How to plot empirical cdf (ecdf)

How can I plot the empirical CDF of an array of numbers in matplotlib in Python? I'm looking for the cdf analog of pylab's "hist" function.
One thing I can think of is:
from scipy.stats import cumfreq
a = array([...]) # my array of numbers
num_bins = 20
b = cumfreq(a, num_bins)
plt.plot(b)
If you like linspace and prefer one-liners, you can do:
plt.plot(np.sort(a), np.linspace(0, 1, len(a), endpoint=False))
Given my tastes, I almost always do:
# a is the data array
x = np.sort(a)
y = np.arange(len(x))/float(len(x))
plt.plot(x, y)
Which works for me even if there are >O(1e6) data values.
If you really need to downsample I'd set
x = np.sort(a)[::down_sampling_step]
Edit to respond to comment/edit on why I use endpoint=False or the y as defined above.
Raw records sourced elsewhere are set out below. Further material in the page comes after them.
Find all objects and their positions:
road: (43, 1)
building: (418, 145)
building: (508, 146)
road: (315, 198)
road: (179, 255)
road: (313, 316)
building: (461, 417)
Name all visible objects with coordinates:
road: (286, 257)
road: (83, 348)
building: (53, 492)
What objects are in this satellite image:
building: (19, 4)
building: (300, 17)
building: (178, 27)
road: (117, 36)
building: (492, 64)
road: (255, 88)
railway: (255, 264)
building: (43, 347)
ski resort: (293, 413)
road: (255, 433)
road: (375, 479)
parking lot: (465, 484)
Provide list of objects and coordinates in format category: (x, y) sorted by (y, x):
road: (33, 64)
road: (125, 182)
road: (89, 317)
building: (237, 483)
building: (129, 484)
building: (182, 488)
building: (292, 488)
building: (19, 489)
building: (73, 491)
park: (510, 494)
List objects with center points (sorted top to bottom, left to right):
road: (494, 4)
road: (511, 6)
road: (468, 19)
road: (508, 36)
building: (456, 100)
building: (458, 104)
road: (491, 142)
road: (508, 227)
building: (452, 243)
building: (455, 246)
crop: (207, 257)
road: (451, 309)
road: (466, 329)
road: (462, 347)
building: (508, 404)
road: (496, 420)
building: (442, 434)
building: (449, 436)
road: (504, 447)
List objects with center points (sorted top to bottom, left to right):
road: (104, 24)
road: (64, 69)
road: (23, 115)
The following are some technical details.
The empirical CDF is usually formally defined as
CDF(x) = "number of samples <= x"/"number of samples"
in order to exactly match this formal definition you would need to use y = np.arange(1,len(x)+1)/float(len(x)) so that we get
y = [1/N, 2/N ... 1]. This estimator is an unbiased estimator that will converge to the true CDF in the limit of infinite samples Wikipedia ref..
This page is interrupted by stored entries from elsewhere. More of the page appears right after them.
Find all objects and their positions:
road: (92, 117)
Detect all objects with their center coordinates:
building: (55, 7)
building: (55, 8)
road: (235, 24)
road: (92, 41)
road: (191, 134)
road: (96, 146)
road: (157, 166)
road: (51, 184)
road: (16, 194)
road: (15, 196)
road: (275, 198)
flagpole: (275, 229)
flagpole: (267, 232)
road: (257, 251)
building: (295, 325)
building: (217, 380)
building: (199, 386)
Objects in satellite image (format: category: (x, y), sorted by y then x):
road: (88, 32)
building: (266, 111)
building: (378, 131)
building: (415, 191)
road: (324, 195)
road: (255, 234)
I tend to use y = [0, 1/N, 2/N ... (N-1)/N] since:
(a) it is easier to code/more idiomatic,
(b) but is still formally justified since one can always exchange CDF(x) with 1-CDF(x) in the convergence proof, and
(c) works with the (easy) downsampling method described above.
In some particular cases, it is useful to define
y = (arange(len(x))+0.5)/len(x)
which is intermediate between these two conventions. Which, in effect, says "there is a 1/(2N) chance of a value less than the lowest one I've seen in my sample, and a 1/(2N) chance of a value greater than the largest one I've seen so far.
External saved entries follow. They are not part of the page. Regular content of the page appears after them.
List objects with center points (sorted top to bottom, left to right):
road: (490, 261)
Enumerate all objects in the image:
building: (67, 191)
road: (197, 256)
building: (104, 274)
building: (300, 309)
Note that the selection of this convention interacts with the where parameter used in the plt.step if it seems more useful to display
the CDF as a piecewise constant function. In order to exactly match the formal definition mentioned above, one would need to use where=pre the suggested y=[0,1/N..., 1-1/N] convention, or where=post with the y=[1/N, 2/N ... 1] convention, but not the other way around.
However, for large samples, and reasonable distributions, the convention is given in the main body of the answer is easy to write, is an unbiased estimator of the true CDF, and works with the downsampling methodology.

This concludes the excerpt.